So, back to the O2 store I went. Cash-in-hand… The same lovely patient guy was behind the counter, somewhat surprised to see me. I was fully prepared this time to leave the store with my prize. I had paid for car parking until lunch-time! Was I ever more wrong?
This time the address worked, credit accepted. Hurrah. Can I have that phone, please? Fantastic. All set. Until the bit where I heard the dreaded words, ‘Your new phone number is 07…….’ ‘Nooooooo’ I almost shrieked, ‘I’m keeping mine.’ Ah. You see, if you want a business contract, despite the slightly non-business state of a SAHM, you need to transfer your number immediately or lose it. That’s OK, I asked for my PAC code on Wednesday…
So, I called Vodafone…. Well, now I know why they are called the Customer Retention Team. They are charged solely with the duty of preventing you leaving your contract. I asked for the PAC code I ordered two days before. I was asked why, and out of politeness I replied ‘because I want an iphone and you don’t sell them.’ The reply nearly knocked me off the sparkly, see-through acrylic O2 chair, ‘I can assure you Miss Williams, what you really want is a Blackberry Storm.’
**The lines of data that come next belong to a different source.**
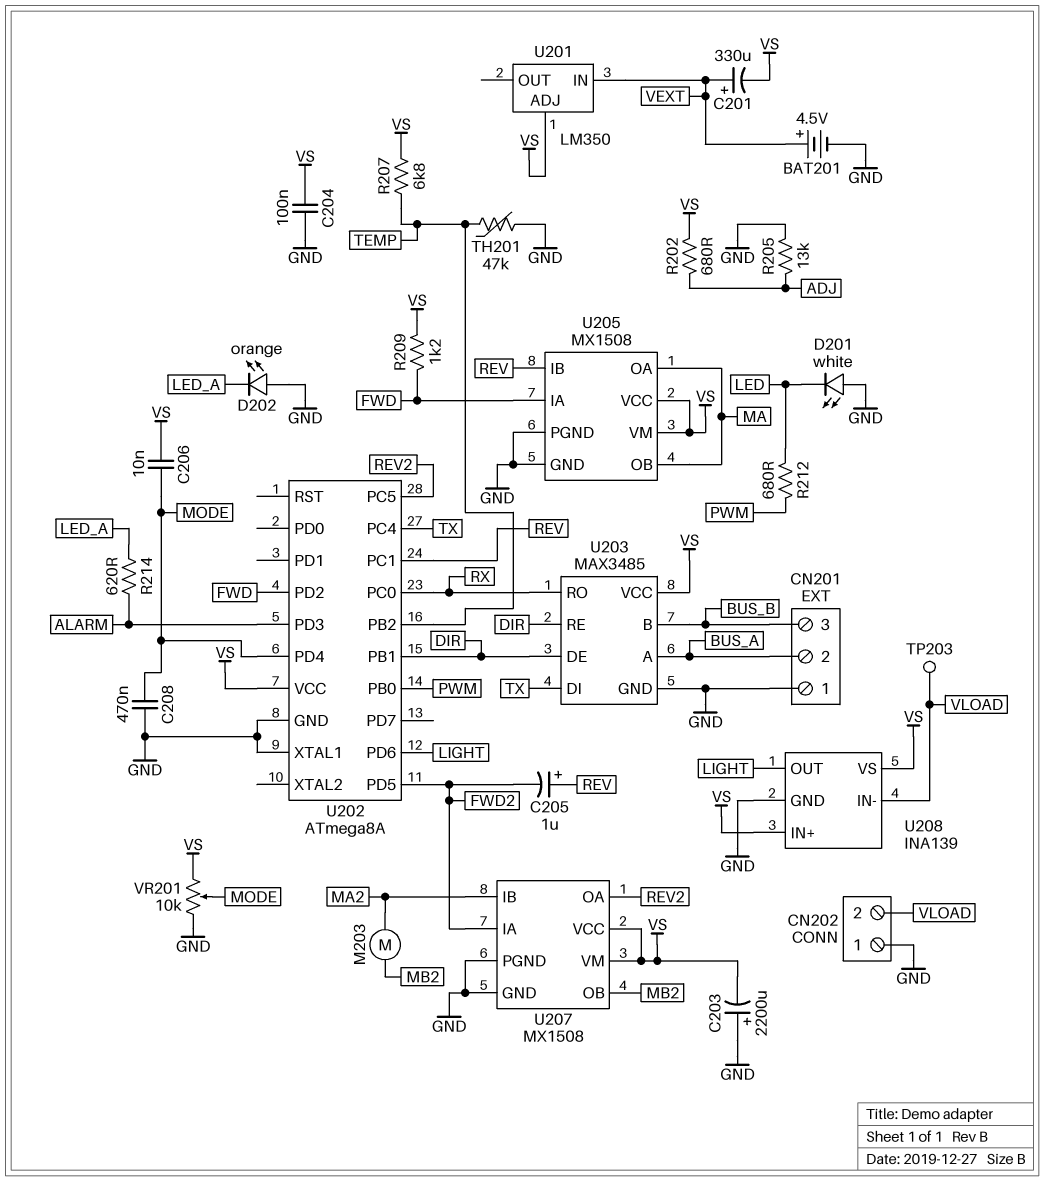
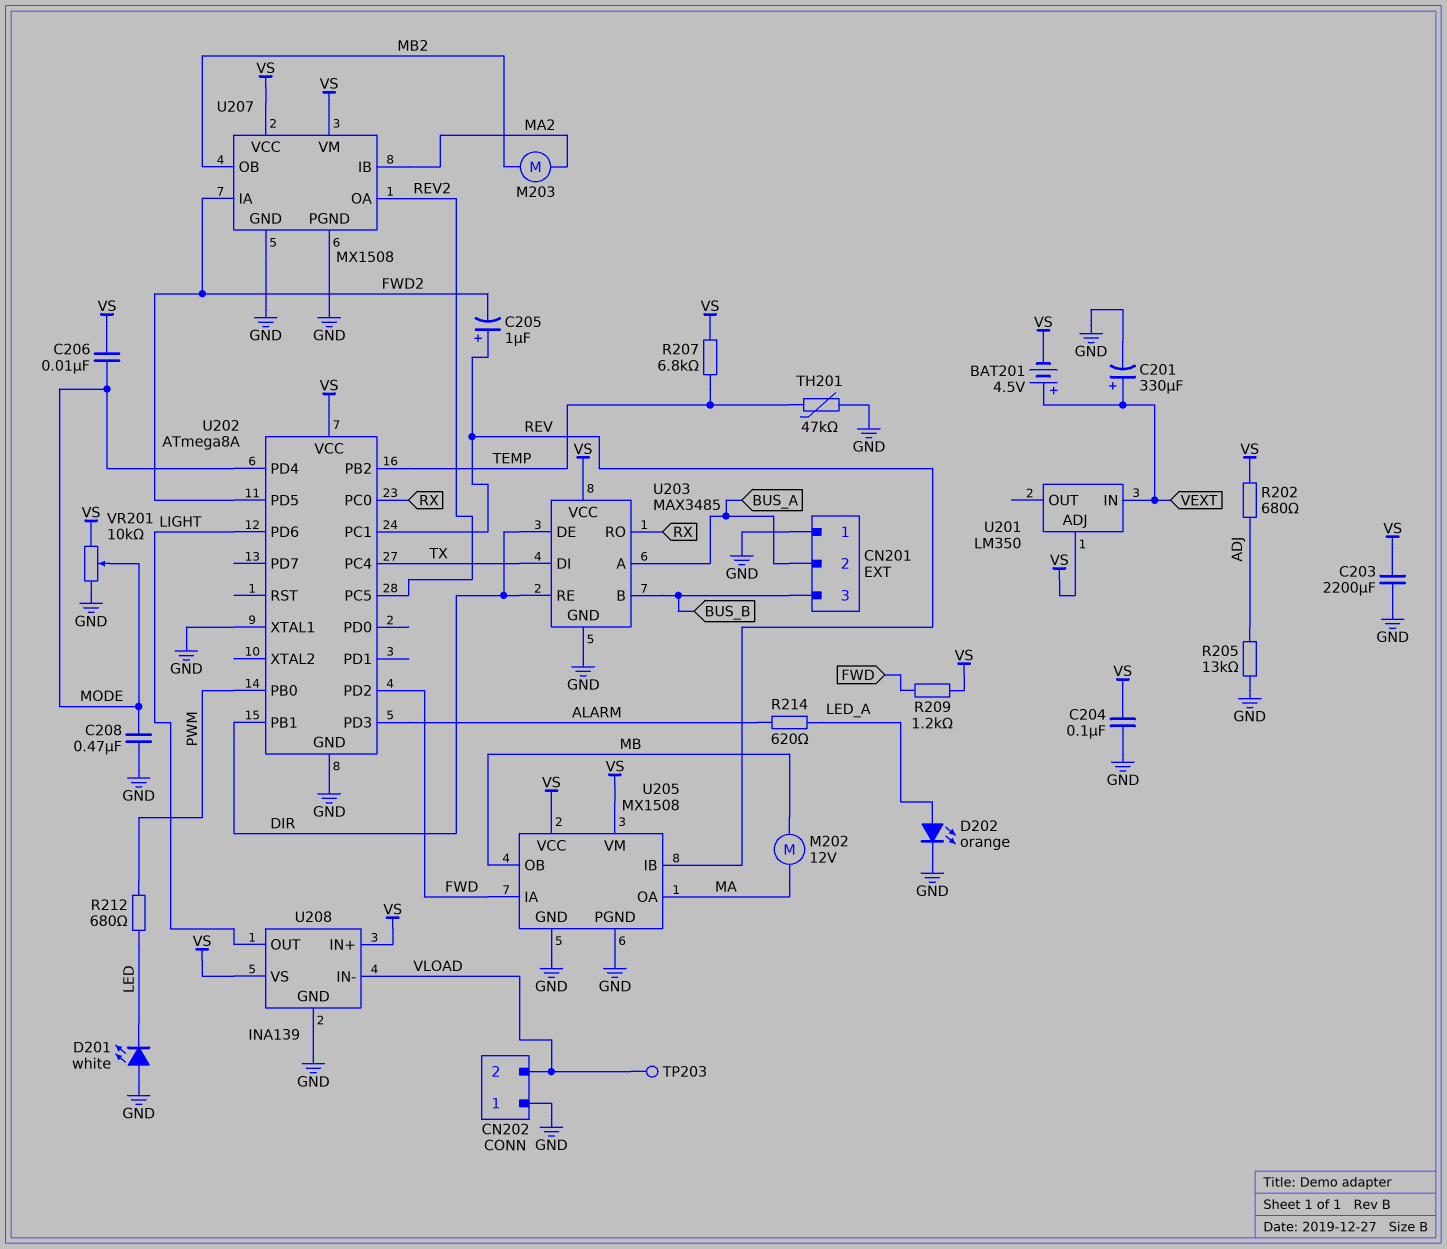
BAT201: 4.5V (plus VEXT, minus GND) -> 4.5V (plus VEXT, minus VS)
C201: 330uF (plus VEXT, minus VS) -> 330uF (plus VEXT, minus GND)
C203: 2200uF (plus GND, minus VS) -> 2200uF (GND, VS)
D202: LED orange (A GND, K LED_A) -> LED orange (A LED_A, K GND)
M202: none -> motor 12V (MA, MB)
U205 pin OB: MA -> MB

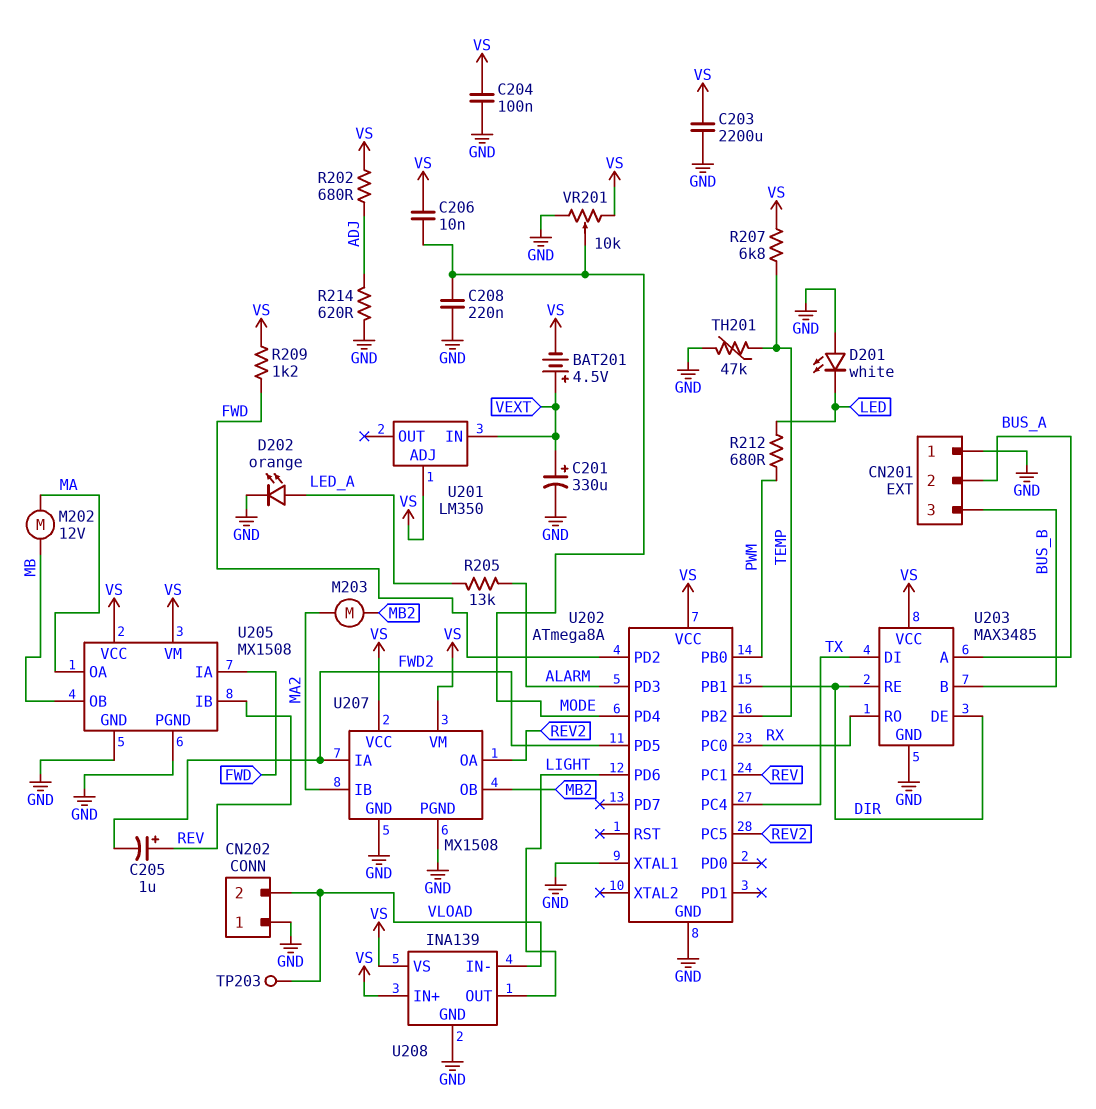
C208: 470nF (GND, MODE) -> 220nF (GND, MODE)
R205: 13k (ADJ, GND) -> 13k (ALARM, LED_A)
R214: 620 (ALARM, LED_A) -> 620 (ADJ, GND)

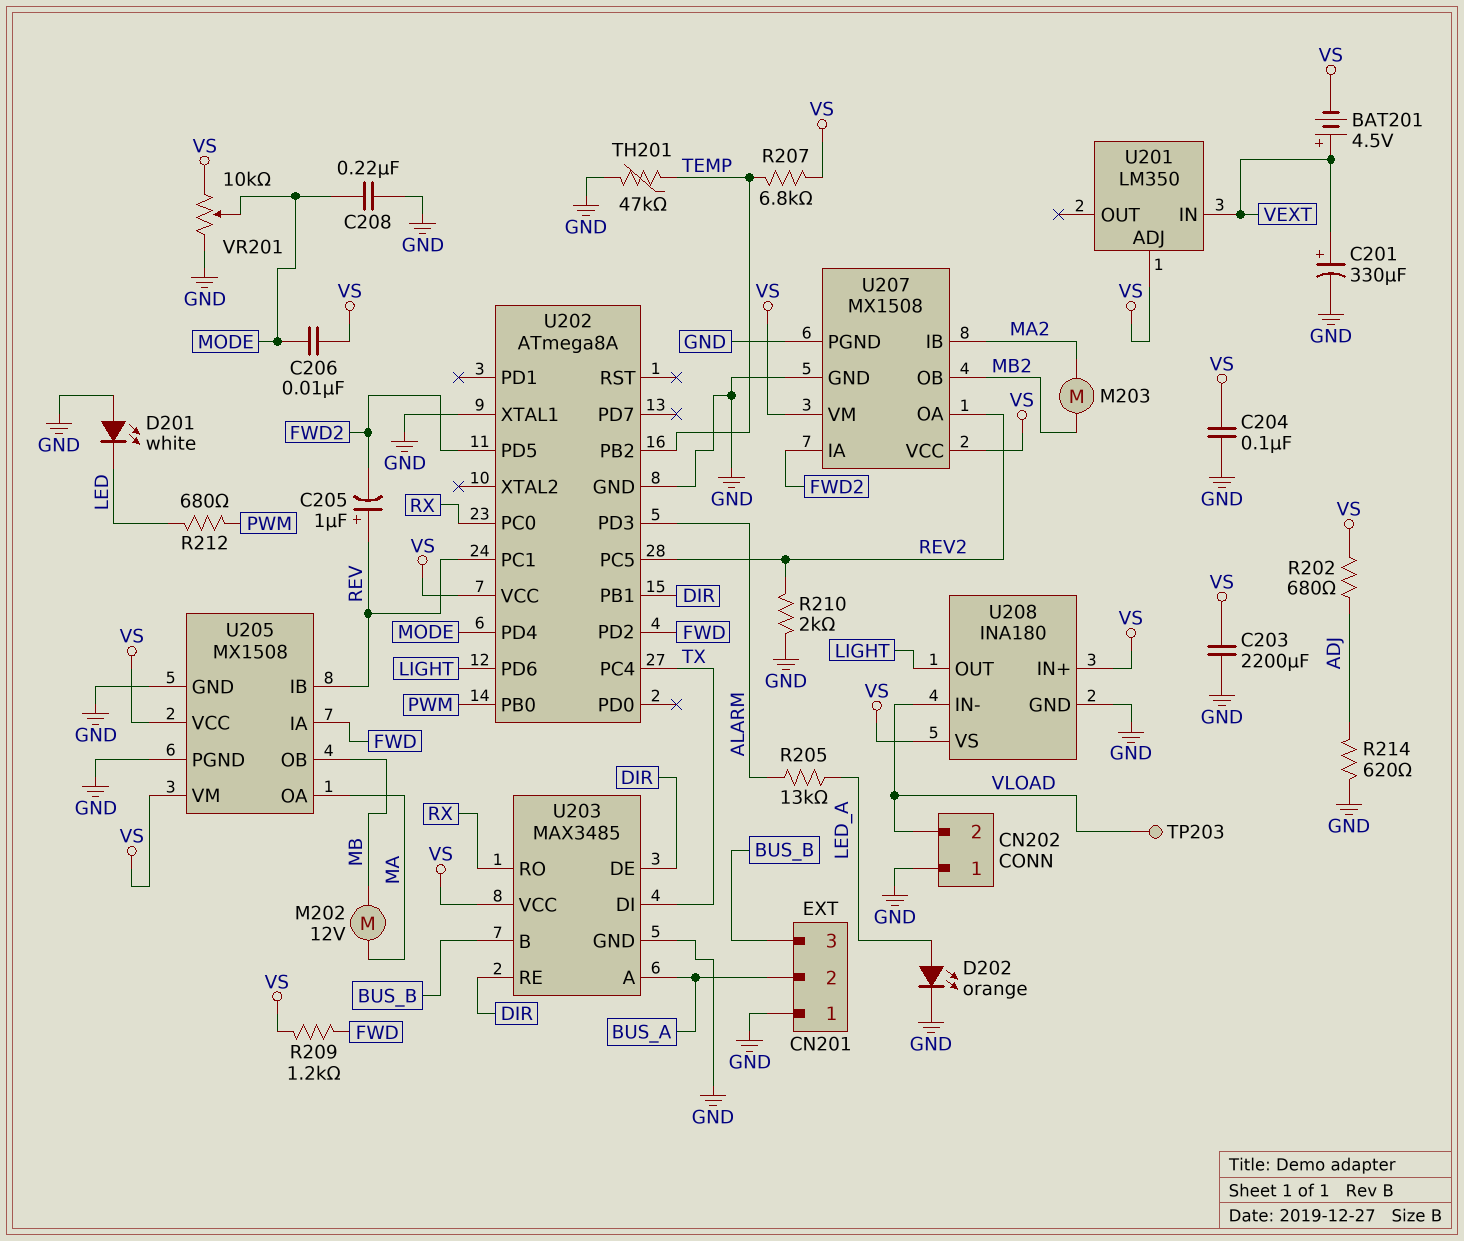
R210: none -> 2k (GND, REV2)
U208: INA139 -> INA180

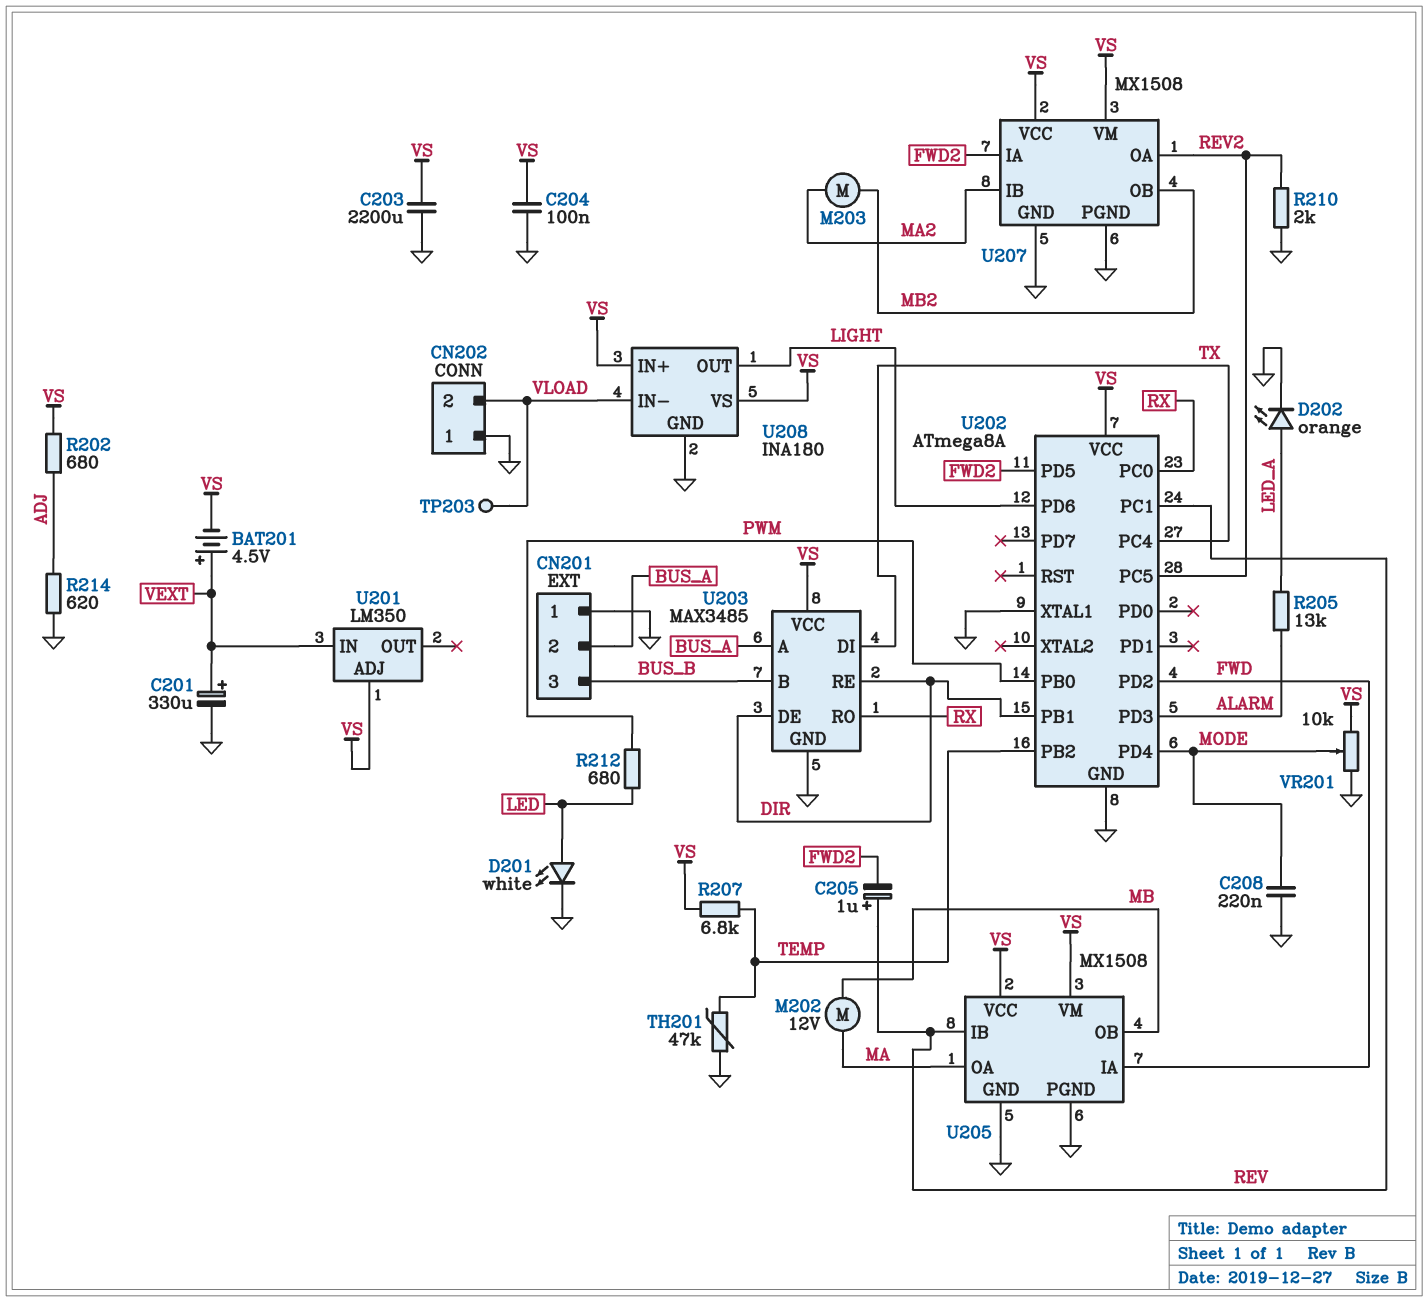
C206: 10nF (MODE, VS) -> none
D201: LED white (A GND, K LED) -> LED white (A LED, K GND)
R209: 1.2k (FWD, VS) -> none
How on earth did that supremely arrogant woman know that, I wondered. I was pretty sure I WANTED an iphone. I’m sure there are many more appropriate words she could have used, perhaps I need a Blackberry, although she didn’t ask what I needed it for, I would almost certainly be better off with one, but it doesn’t quite meet my expectations, but how did her crystal ball tell her that I wanted something other than I had asked for?
I was firm, I repeated my request for my PAC code. The reply was to the effect that I hadn’t ordered one, and that to issue one would take 5 days. No, I replied, I did that two days ago. Again, the reply was shocking, ‘No, you didn’t, it isn’t in the notes on our system.’ So, unless someone in Vodafone types little notes, sorry folks, your conversation simply never happened! I was so incensed by this woman’s arrogance, than I asked to speak with her manager. Employee-higher-up-the-chain he might have been, Manager he certainly wasn’t. His stance was that since the code had not been ordered correctly that was my problem not his, and I would have to wait 5 days, and he didn’t much care that I had spent a ridiculous amount of time trying to sort this issue, Vodafone was not obliged to be any quicker than 5 days and so would not be.
It seemed like a long-shot, but I asked to be put through to Customer Service. Never was there such a mis-named department. I was neither treated like a customer, nor given any service. I was offered no explanation for the lack of comprehensive notes, I was offered no explanation for the lack of agreed action, I was offered a £10 credit on my contract as a good-will gesture. Since I was actually trying to leave, I found that simply insulting! Customer Services even had the nerve to say that they could do nothing, since the request had not been properly recorded. How is that for a cop-out… You can’t leave, because we will simply keep forgetting that you have asked to. I asked for her name, and she not-very-politely told me that she didn’t have to give me that information, but I was promised a call from someone senior in Customer Services, within 2 hours, but I’ve been waiting 6 hours already, and you can bet that they won’t call, because I have never yet had a call-back from Vodafone. I do find it a little surprising that a telecoms company can’t make out-going calls!
On my way back to the car, I happened to pass the Vodafone shop. I was highly amused to see, on their counter, a bold, bright, red sign announcing that they don’t have to take stick from their customers. They seem to reserve the right to be rude and obstructive for themselves. You can’t answer back, demand anything or get frustrated in a Vodafone store it seems. Surely if they were good at providing service, trained in keeping customers happy or in diffusing stressful situations, then such a sign would be completely unnecessary. Everyone understands that if they hold-up a till at knife-point they are risking spending some time at her Majesty’s pleasure, notices saying that are just a waste of wall space and a distraction from the job of selling stuff, but a notice saying you are not to be rude to their staff, that is surely the ultimate in excuses for dreadful service. Such an open and up-front expectation of frustration from their customers can only mean one thing, that they regularly get frustrated customers. It seems highly likely, from my experience, that they are also the cause.
‘Rubbish Customer Service, only £4.99 a month’ pasted over the windows would give much the same message, and at least put a smile on the faces of their customers.